Data excerpts
● ● ● ● ● ● ●

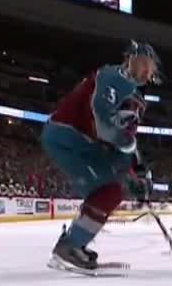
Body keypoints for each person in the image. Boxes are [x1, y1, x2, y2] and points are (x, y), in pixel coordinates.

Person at [40, 40, 160, 272]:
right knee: (107, 191)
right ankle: (69, 248)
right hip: (68, 137)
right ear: (130, 60)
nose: (147, 71)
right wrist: (131, 164)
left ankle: (74, 244)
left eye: (151, 67)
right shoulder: (115, 78)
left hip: (83, 142)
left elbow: (120, 144)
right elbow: (106, 128)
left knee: (111, 192)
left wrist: (138, 173)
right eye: (143, 63)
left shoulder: (130, 92)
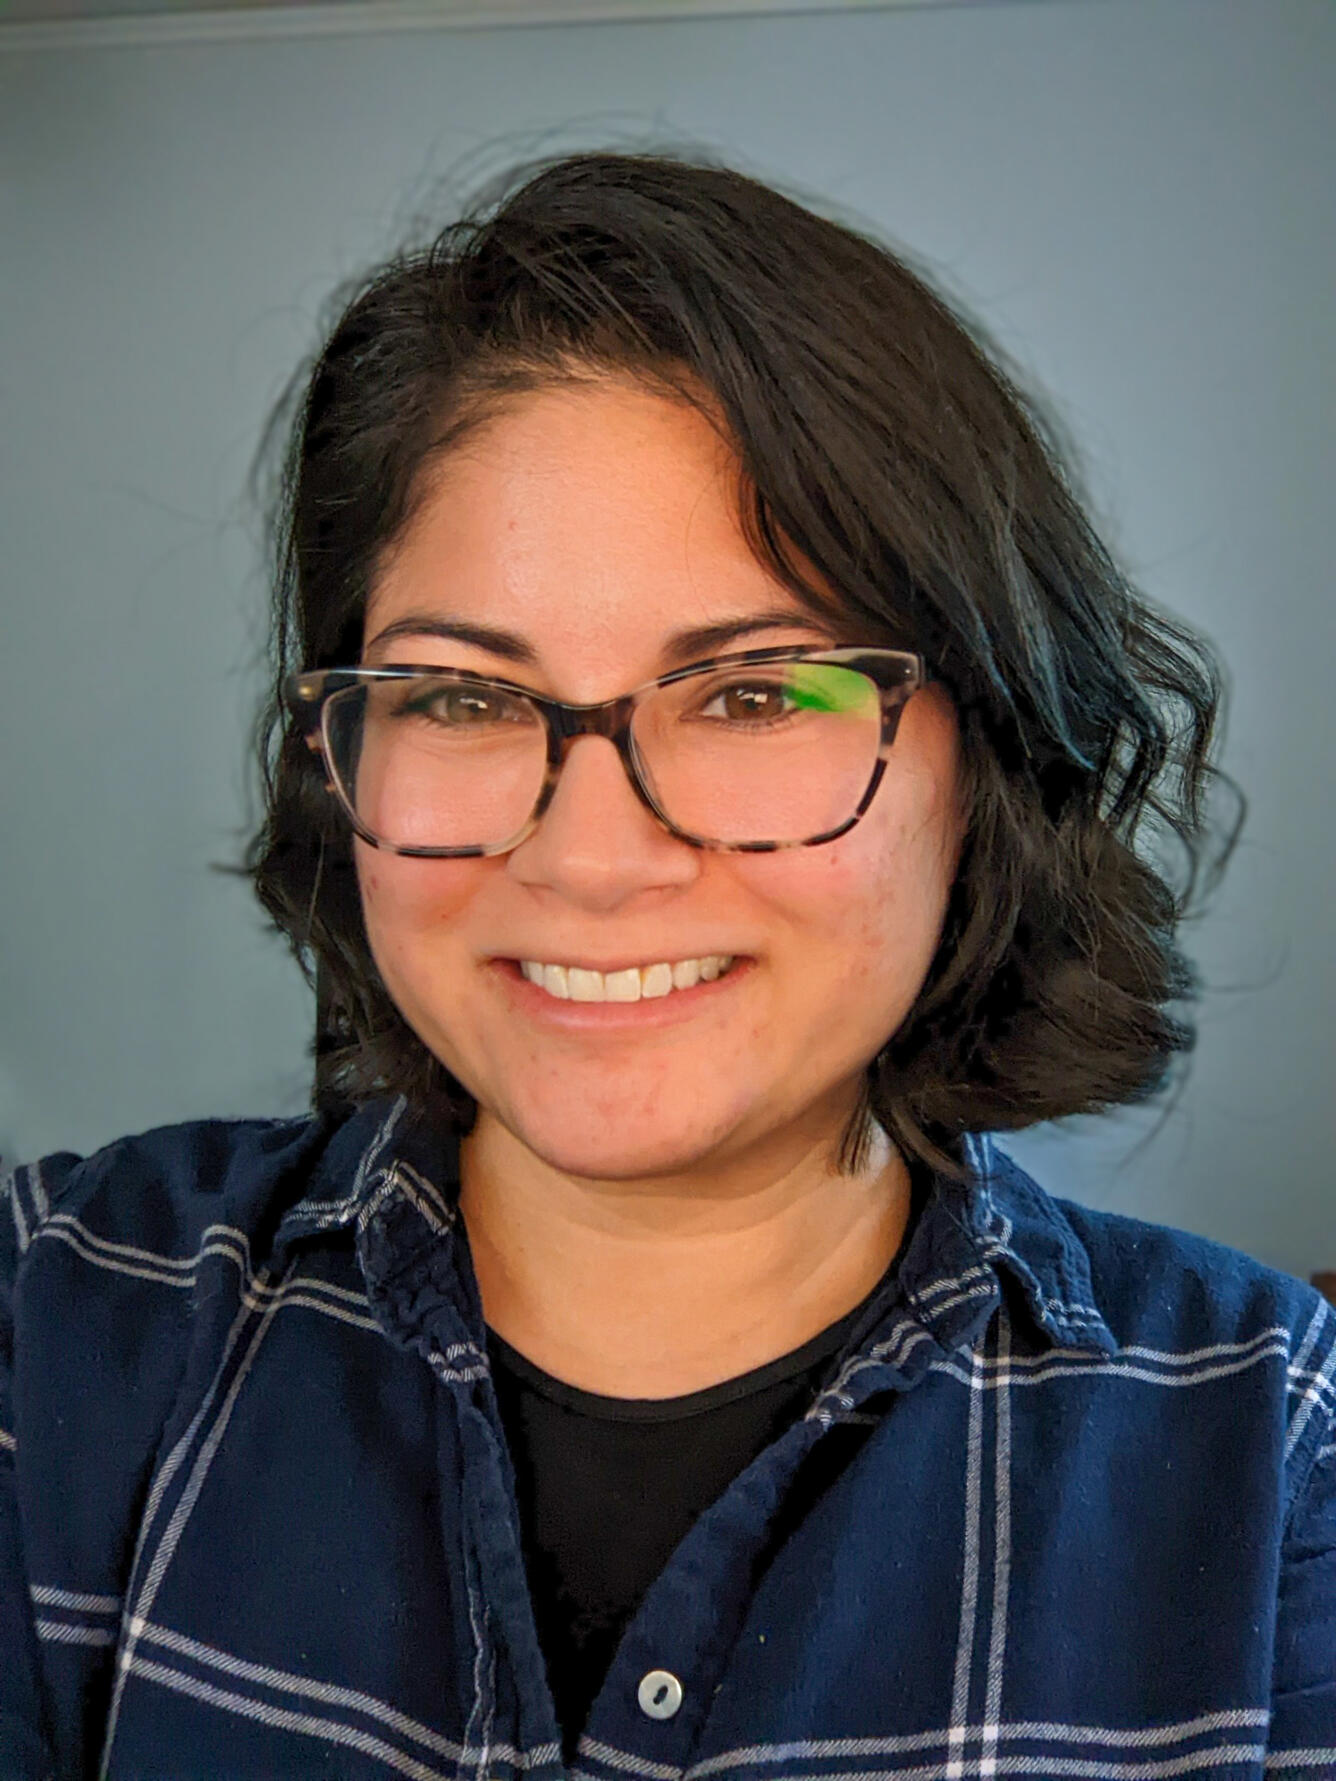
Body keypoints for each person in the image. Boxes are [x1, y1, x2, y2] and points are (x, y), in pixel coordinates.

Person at [2, 150, 1332, 1780]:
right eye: (467, 699)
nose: (589, 855)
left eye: (757, 695)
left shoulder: (1275, 1454)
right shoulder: (59, 1309)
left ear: (983, 762)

● ● ● ● ● ● ●

* _What you should do_
Extract, word for word, each line from the one that contains "right knee: (107, 191)" through the final line of the data above. Leave the pictures out.

* _Task output_
right knee: (107, 191)
right ankle: (69, 248)
right hip: (68, 137)
right ear: (130, 60)
nose: (147, 71)
right wrist: (131, 164)
left ankle: (74, 244)
left eye: (151, 67)
right shoulder: (115, 78)
left hip: (83, 142)
left elbow: (120, 144)
right elbow: (106, 128)
left knee: (111, 192)
left wrist: (138, 173)
right eye: (143, 63)
left shoulder: (130, 92)
Body keypoints for each person in the image. Boxes are [x1, y1, x2, y2] and points are (x, y), in pixel coordinates.

Person at [2, 150, 1332, 1780]:
right eye: (467, 699)
nose: (589, 855)
left eye: (757, 695)
left shoulder: (1275, 1454)
right shoulder: (59, 1309)
left ear: (983, 762)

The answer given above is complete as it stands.